[begin Information given]

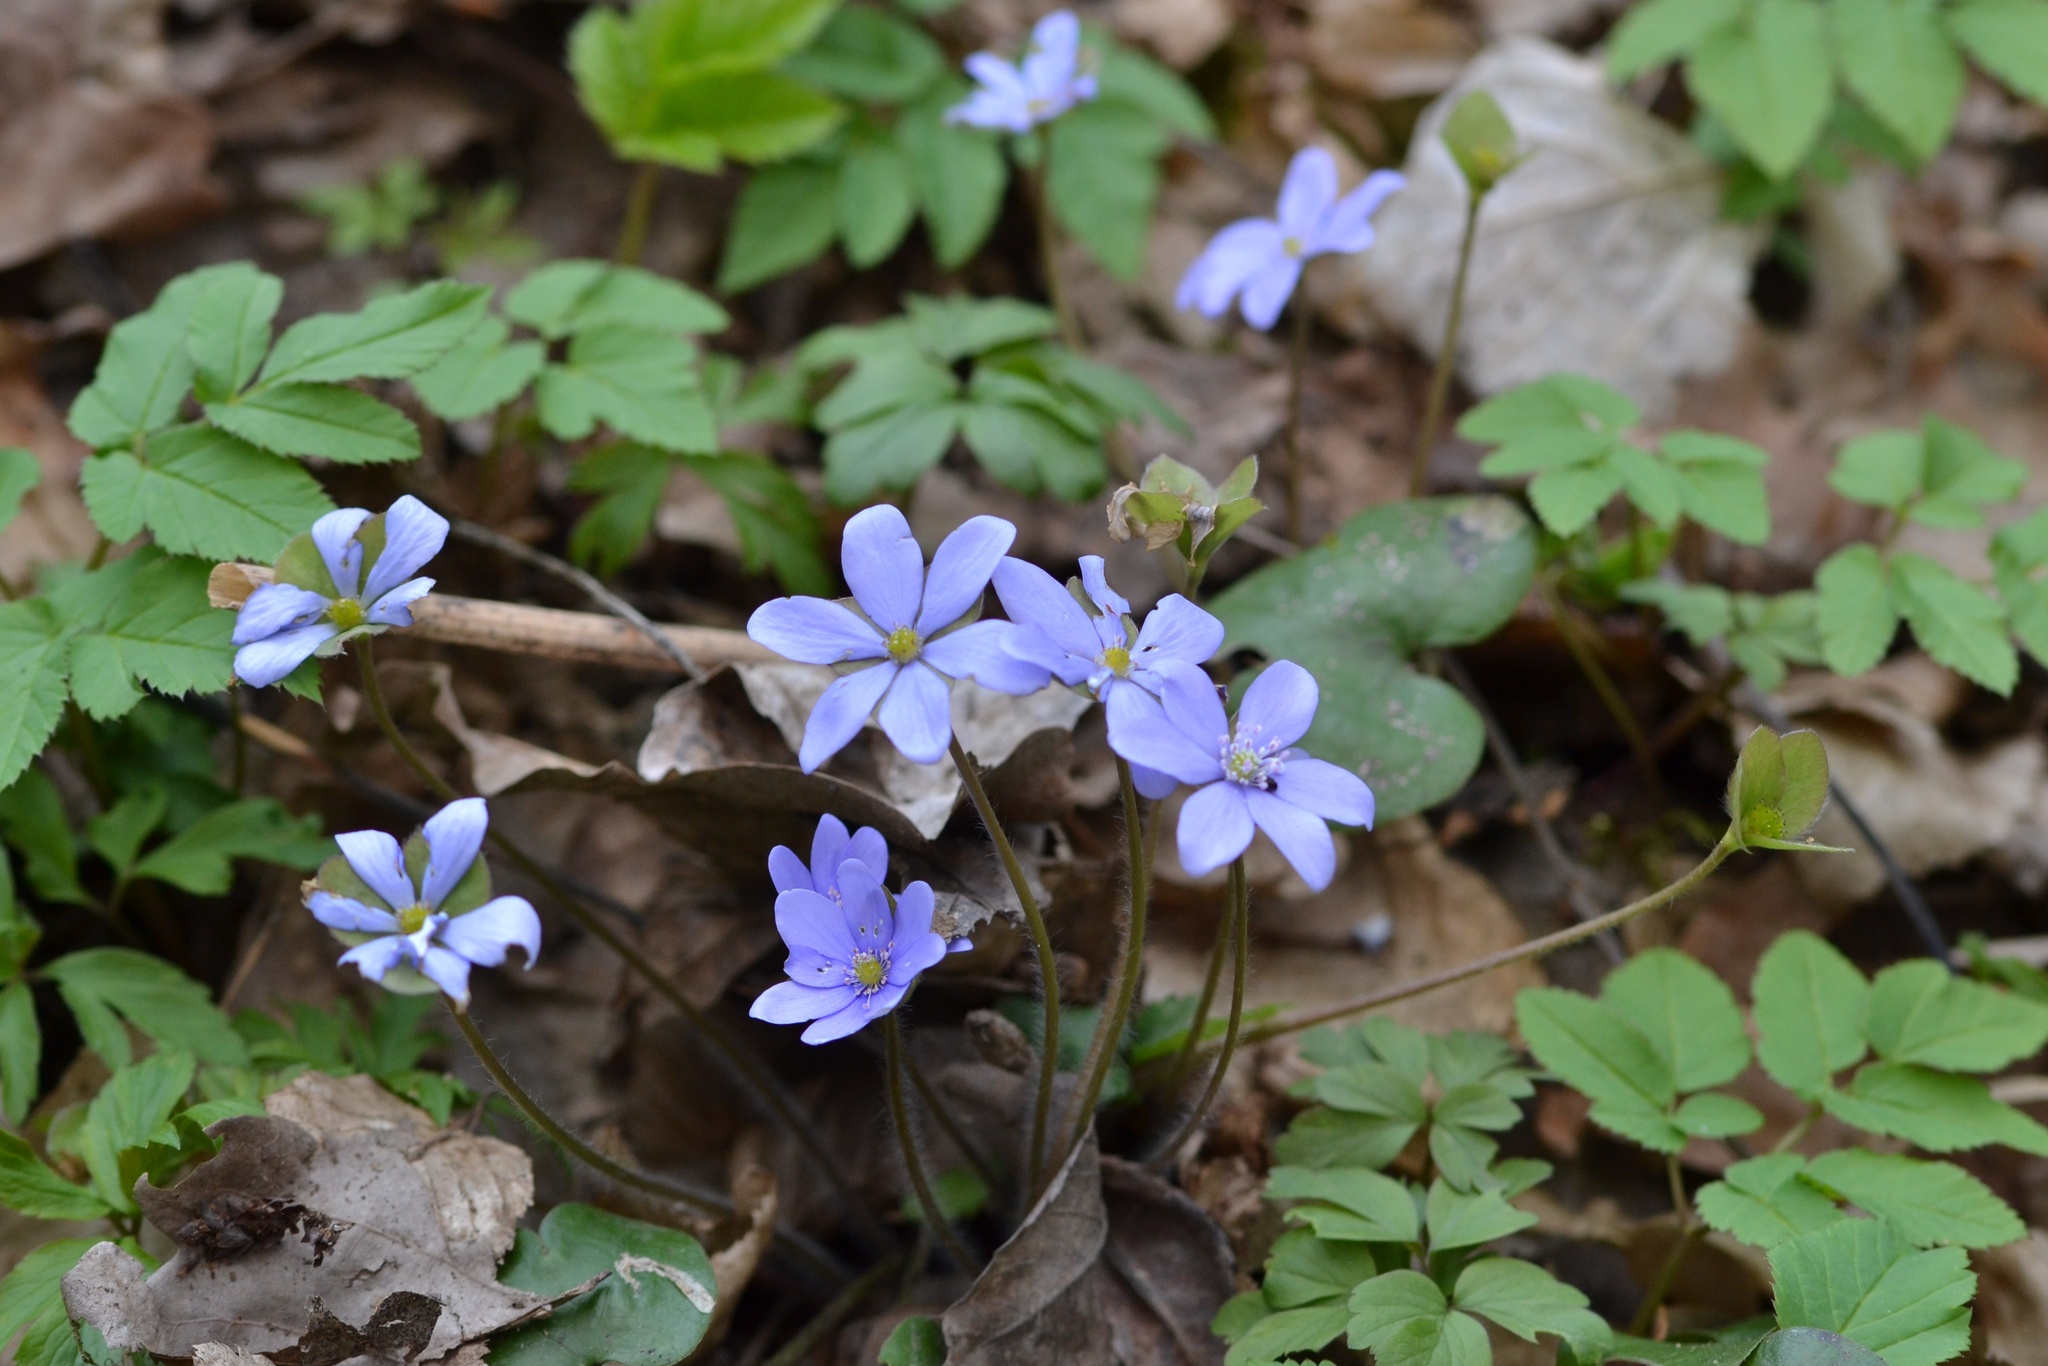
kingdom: Plantae
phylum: Tracheophyta
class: Magnoliopsida
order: Ranunculales
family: Ranunculaceae
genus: Hepatica
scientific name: Hepatica nobilis
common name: Liverleaf
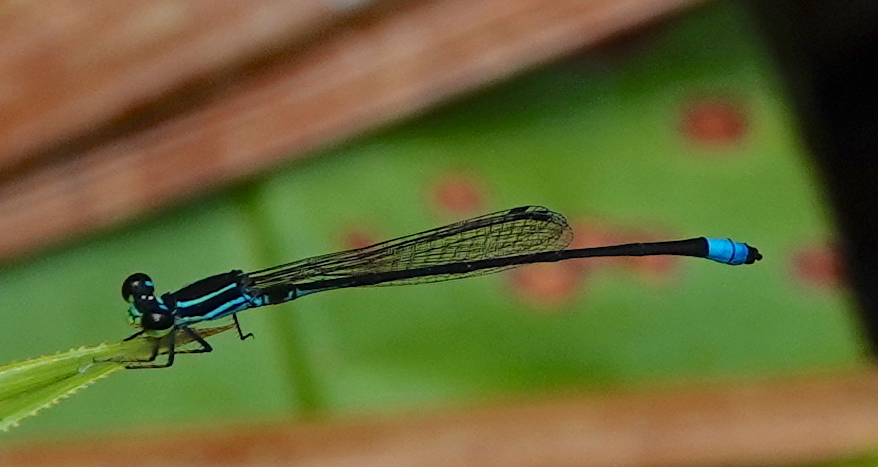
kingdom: Animalia
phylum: Arthropoda
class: Insecta
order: Odonata
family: Coenagrionidae
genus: Argiocnemis
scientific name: Argiocnemis rubescens
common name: Red-tipped shadefly
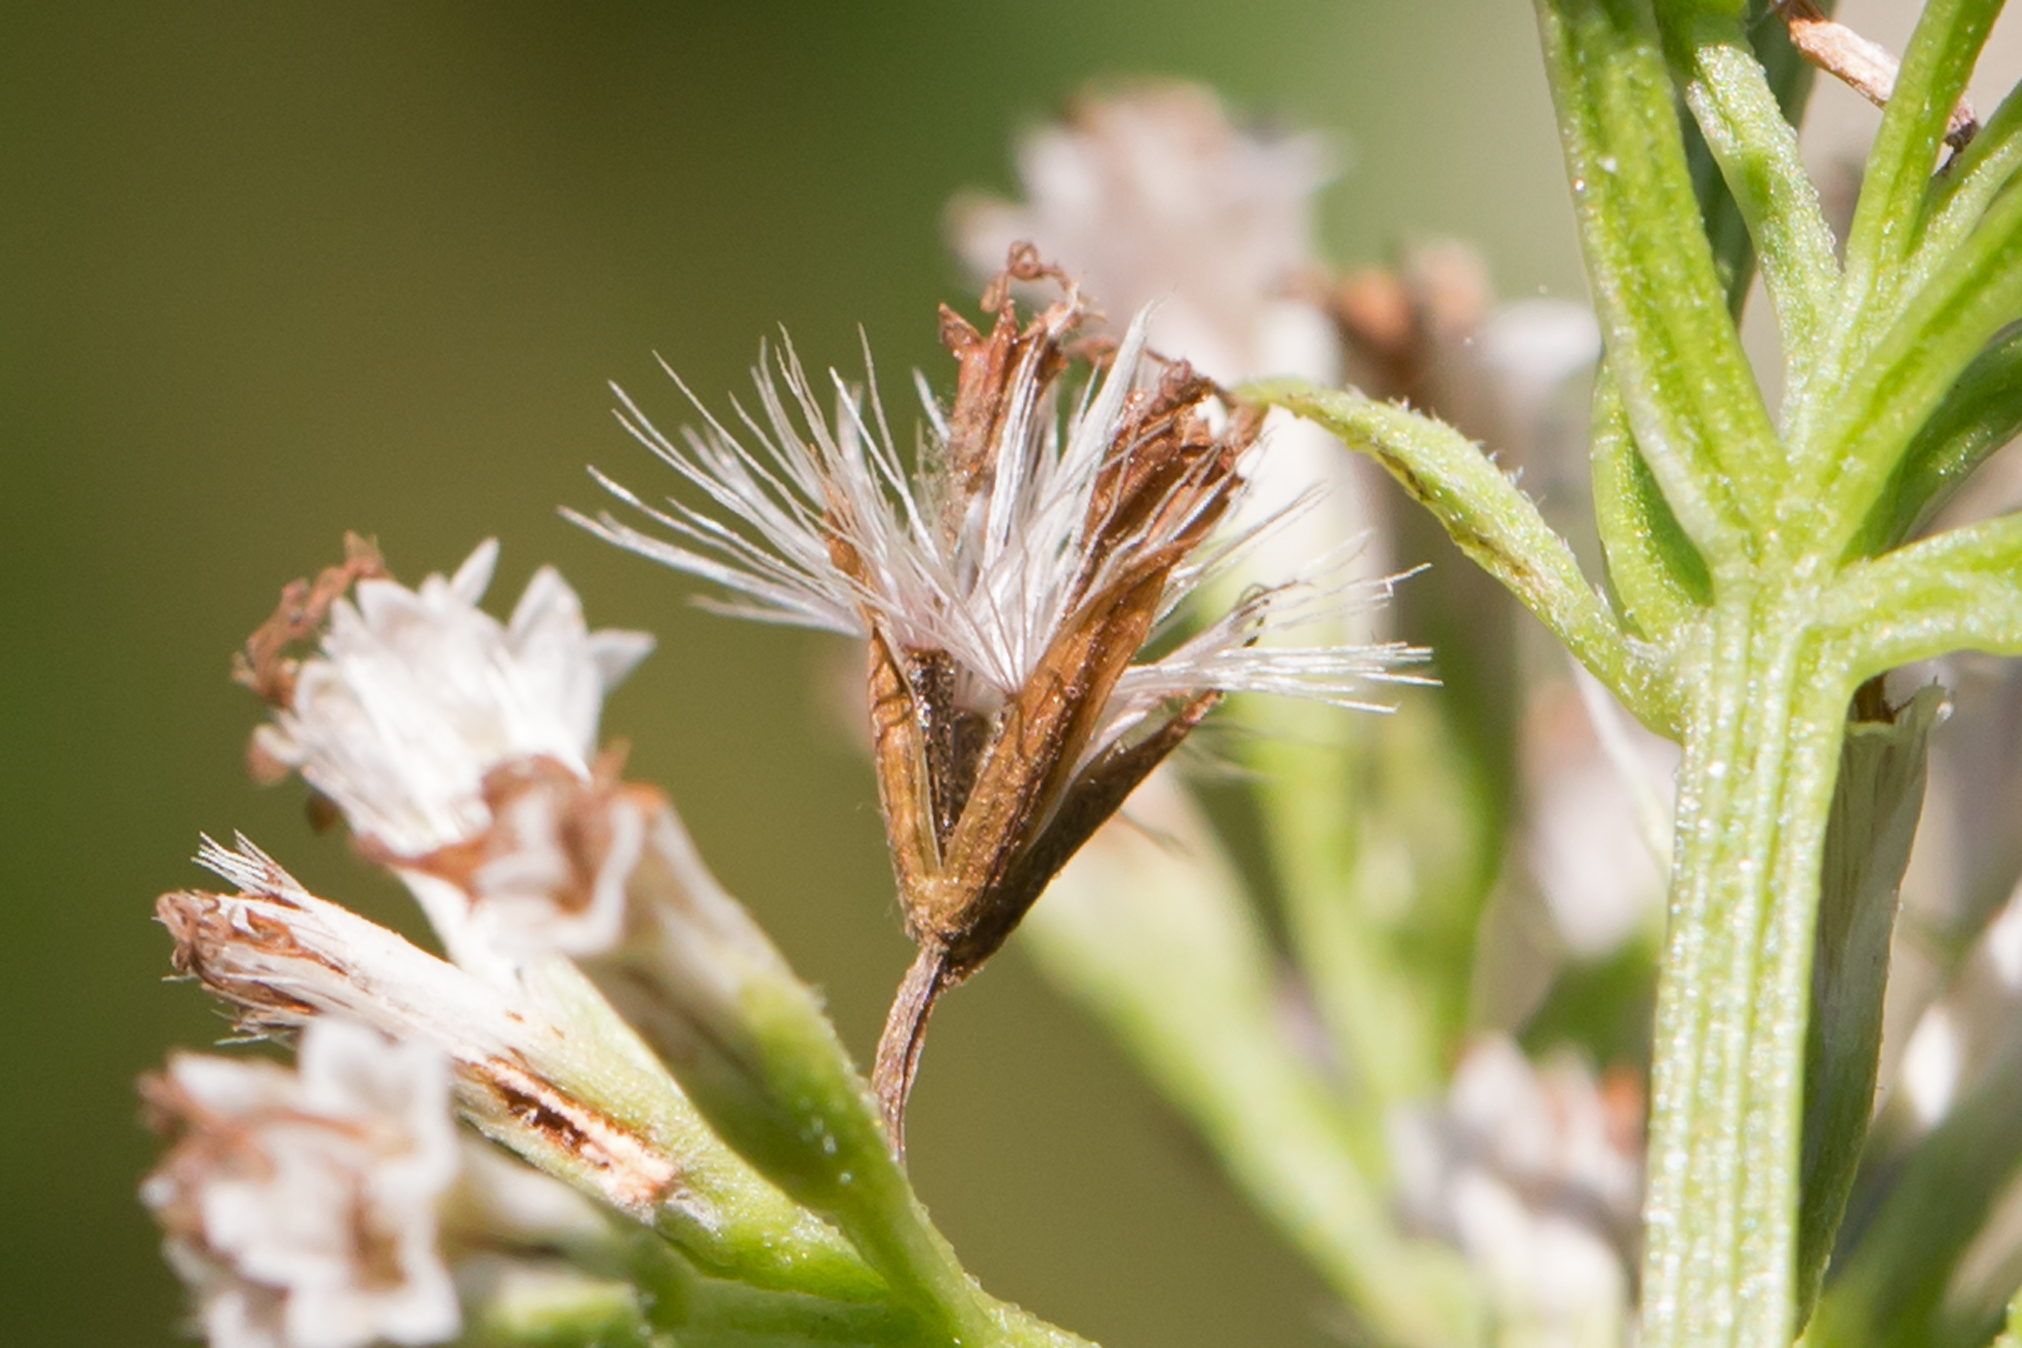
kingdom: Plantae
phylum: Tracheophyta
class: Magnoliopsida
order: Asterales
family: Asteraceae
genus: Mikania
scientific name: Mikania scandens
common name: Climbing hempvine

[end Information given]

Copy every line of the material above without any changes, leaving out the pictures.

**Response**
kingdom: Plantae
phylum: Tracheophyta
class: Magnoliopsida
order: Ranunculales
family: Ranunculaceae
genus: Hepatica
scientific name: Hepatica nobilis
common name: Liverleaf
kingdom: Animalia
phylum: Arthropoda
class: Insecta
order: Odonata
family: Coenagrionidae
genus: Argiocnemis
scientific name: Argiocnemis rubescens
common name: Red-tipped shadefly
kingdom: Plantae
phylum: Tracheophyta
class: Magnoliopsida
order: Asterales
family: Asteraceae
genus: Mikania
scientific name: Mikania scandens
common name: Climbing hempvine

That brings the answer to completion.